I build scientific software that makes heliophysics data more accessible, interoperable, and ready for discovery. My software work is driven by a simple idea: scientific data should not only be available, but usable. These projects bring together cloud infrastructure, machine learning workflows, browser-based tools, and scientific data systems to reduce barriers between raw data and meaningful analysis.
FitsFlow is a browser-based tool designed to make solar FITS data easier to inspect, organize, and prepare for machine learning workflows. It reflects my broader goal of lowering technical barriers for researchers, students, and future scientific software users working with complex imaging data.
Helio-Lite is an open cloud framework for advancing heliophysics research through flexible, scalable infrastructure.

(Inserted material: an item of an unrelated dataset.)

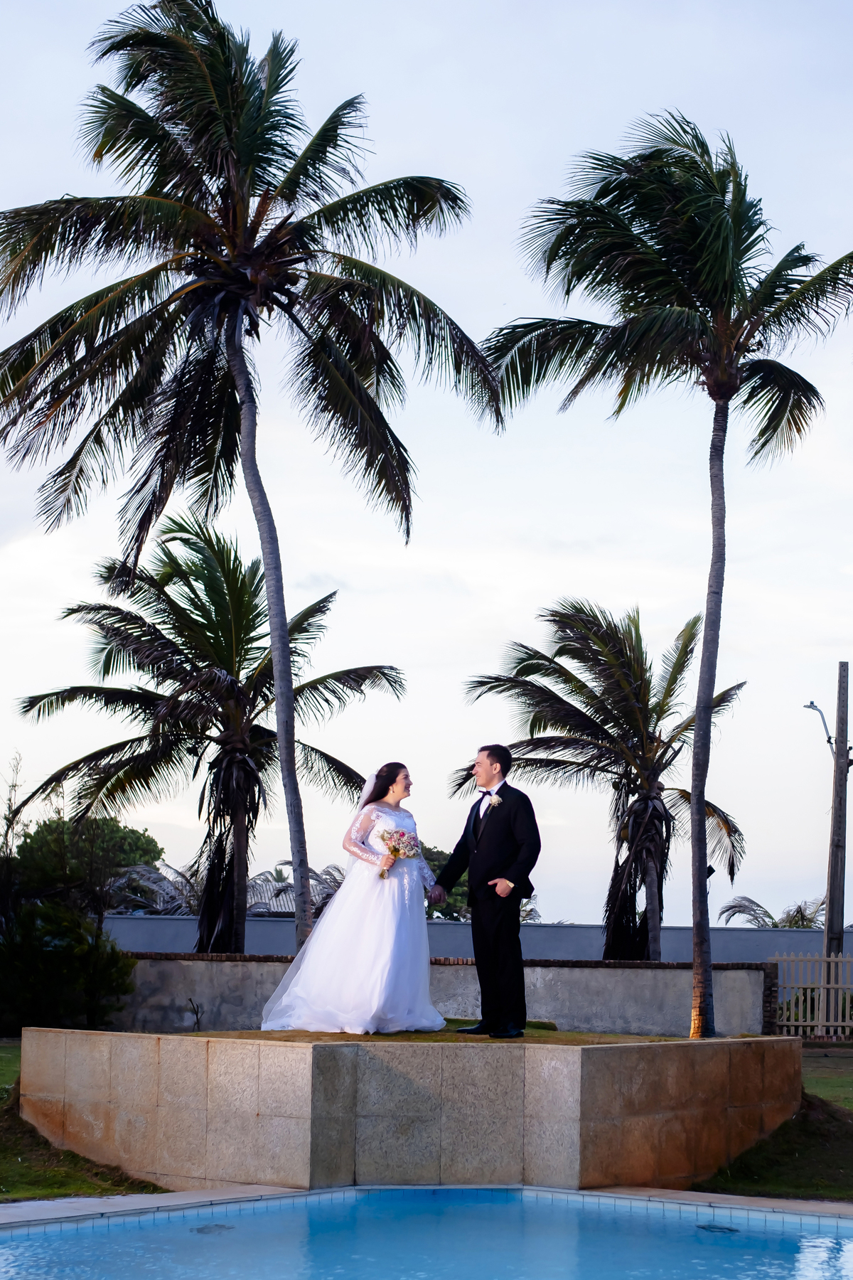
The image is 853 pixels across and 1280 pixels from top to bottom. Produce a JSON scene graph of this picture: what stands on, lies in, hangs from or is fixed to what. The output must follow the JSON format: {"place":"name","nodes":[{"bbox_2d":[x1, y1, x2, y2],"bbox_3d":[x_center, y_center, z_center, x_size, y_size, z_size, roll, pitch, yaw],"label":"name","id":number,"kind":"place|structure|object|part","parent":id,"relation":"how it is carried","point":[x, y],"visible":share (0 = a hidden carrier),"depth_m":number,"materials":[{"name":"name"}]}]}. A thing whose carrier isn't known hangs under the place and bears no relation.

The project emphasizes accessibility, reproducibility, and the idea that scientific environments should be as thoughtfully designed as the science they support.
The Survival Solar Energetic Particle Dataset supports time-to-event analysis of SEP detection and provides a structured data foundation for forecasting studies. I see research datasets as software-adjacent infrastructure: they shape what kinds of questions can be asked, tested, and reproduced.
My software vision extends beyond individual tools. I am interested in building interoperable systems for heliophysics data, including machine-learning-ready file workflows, scalable cloud pipelines, and software that connects raw scientific formats to downstream research use. This includes ongoing work around browser-based scientific tooling, format conversion, and infrastructure for accessible space weather analysis.